Top of Data excerpts
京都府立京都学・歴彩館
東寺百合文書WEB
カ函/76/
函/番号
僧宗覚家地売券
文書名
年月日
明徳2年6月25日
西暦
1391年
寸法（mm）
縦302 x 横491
Bottom of Data excerpts
Top of Data excerpts
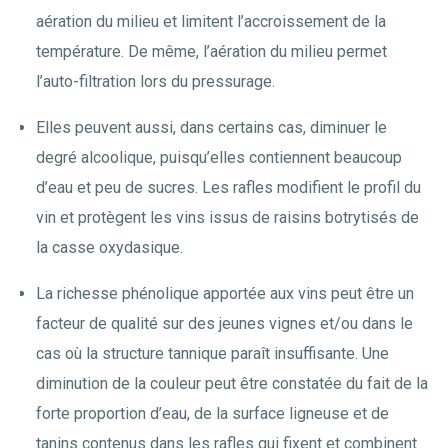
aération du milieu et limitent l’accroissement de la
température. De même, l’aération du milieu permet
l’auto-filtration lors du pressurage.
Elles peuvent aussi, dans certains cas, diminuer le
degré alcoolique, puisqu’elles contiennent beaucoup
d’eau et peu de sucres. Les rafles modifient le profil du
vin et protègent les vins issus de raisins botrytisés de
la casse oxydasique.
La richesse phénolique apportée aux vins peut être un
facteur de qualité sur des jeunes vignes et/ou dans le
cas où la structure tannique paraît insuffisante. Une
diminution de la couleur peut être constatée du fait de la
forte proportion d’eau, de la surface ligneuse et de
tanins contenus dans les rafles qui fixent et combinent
Bottom of Data excerpts
--- Exercise objective ---
Begin at the line above that has "cas où la structure" and stop after the line that has "tanins contenus dans", copying each line exactly and adding nothing else.

--- Reply ---
cas où la structure tannique paraît insuffisante. Une
diminution de la couleur peut être constatée du fait de la
forte proportion d’eau, de la surface ligneuse et de
tanins contenus dans les rafles qui fixent et combinent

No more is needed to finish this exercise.